Independence Does Not Mean Isolation

135-Exposure.jpg

I often refer to myself as a fiercely independent person. I tend to prefer working alone. I am an introvert who recharges by being by herself. This tendency comes in part from being a member of a large family. It always felt like I had 6 parents instead of 2 (my 4 older siblings all feel largely responsible for raising me). And it is hard to please that many people and to live up to that many expectations. If I instead operate outside of those expectations, and keep to myself, I am much happier.

The trouble comes when I use my preference for independence as an excuse to isolate myself. This happens a lot in social situations. I will be invited to join some gathering and, rather than participate, I avoid it. I am an incredibly reluctant leader. Any position I was ever given was not my first choice and I made that clear. In fact, I am so prone to doing this that my friends are often surprised to learn that I was president of my sorority. “But you hate people!” is their reaction.

Now, I don’t think I am a full on misanthrope. I don’t hate people. I am often annoyed by them. But who among us isn’t annoyed by other people?
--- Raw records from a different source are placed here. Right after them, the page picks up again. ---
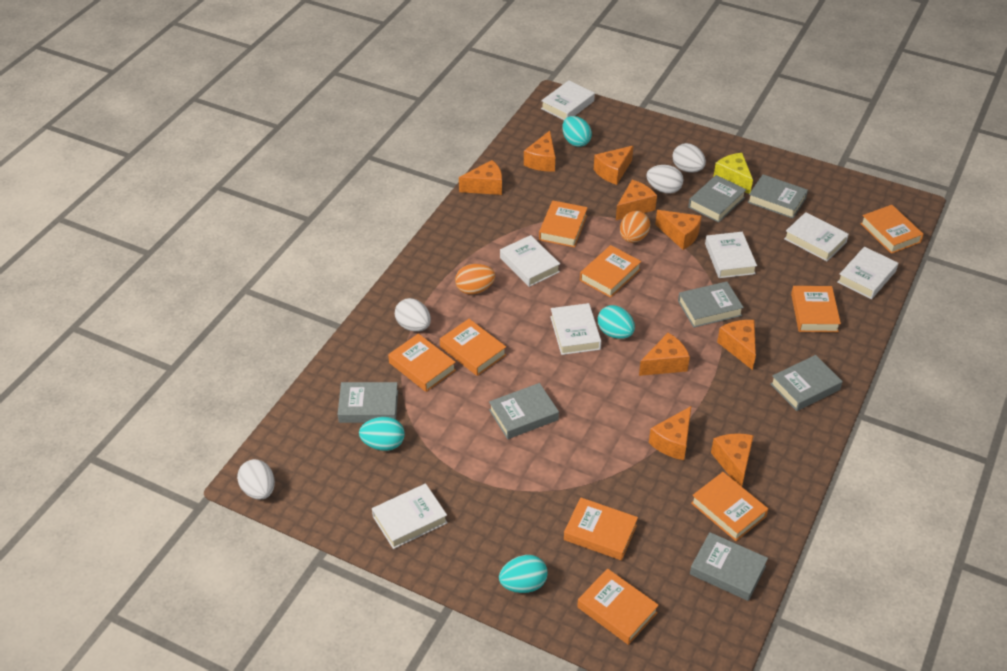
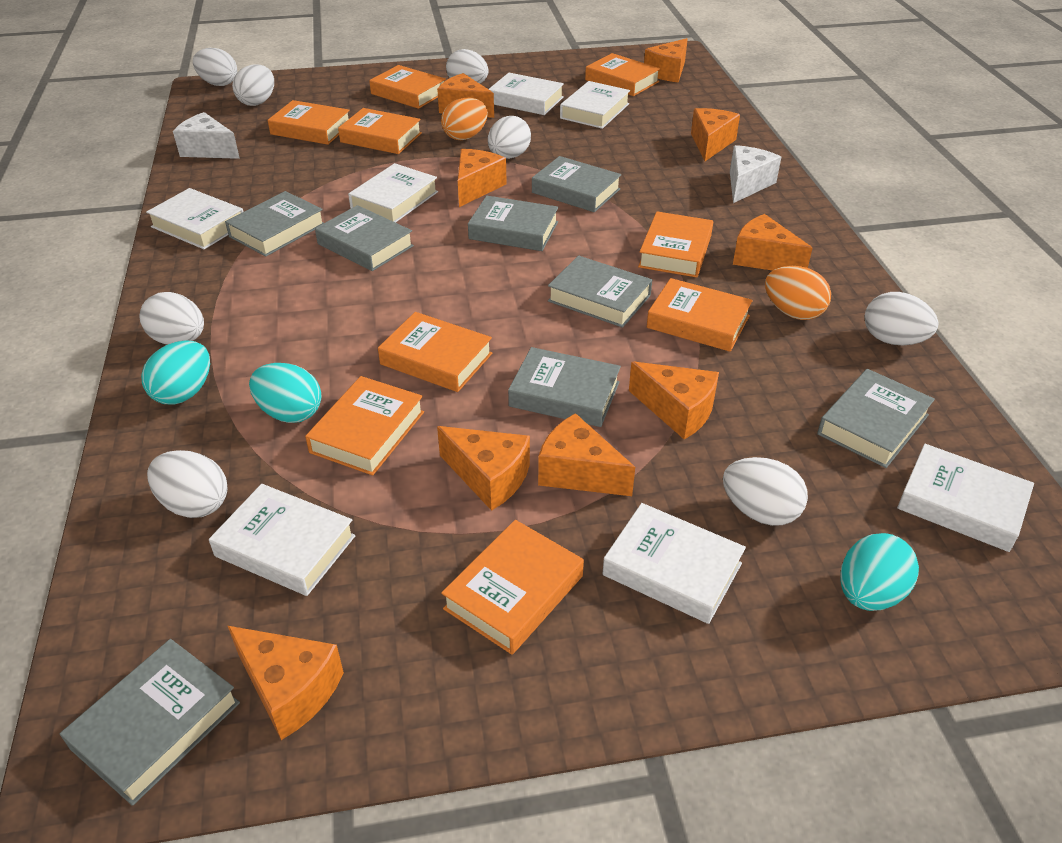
grey book: 7 -> 8
turquoise egg: 4 -> 3
white cheese: 0 -> 2
white egg: 4 -> 8
yellow cheese: 1 -> 0

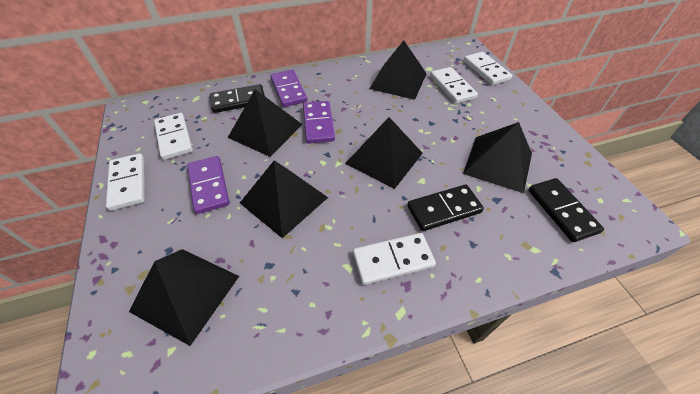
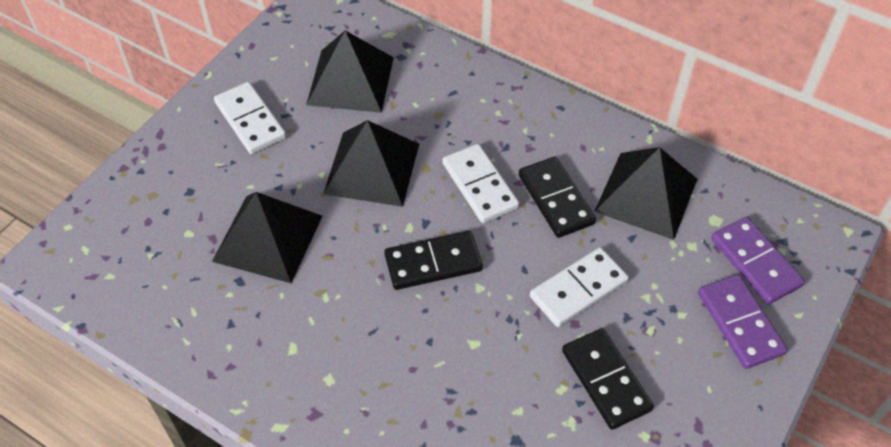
black pyramid: 6 -> 4
purple domino: 3 -> 2
white domino: 5 -> 3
Anyway, the point is that I have made isolating myself a habit. It is such a strong habit that I have begun confusing it with my true nature. In Yoga, we learn about samskaras or the deep impressions we create through repeated actions. They influence our future actions as we repeatedly choose the same path. The way that we begin to change these impressions is by making choices that re-pattern our lives.

This is a huge undertaking especially when it comes to the deepest impressions in our brains. Like my habit of isolating myself, the habits that we have accepted as personality traits can be the most difficult to change. When it comes to making progress in re-patterning you should start small. We (meaning all of humanity, anyone who tried to create a good habit) know the best way to make positive change in our lives is by going incrementally, seeing progress, and then building upon that progress. If we try to tackle the biggest issues, and fail, we might not try again.

So how am I going to be less of an isolationist if I see as part of who I am? Well, I am going to start by saying yes. I will say yes to lunch. I will say yes to coffee. And then, we shall see.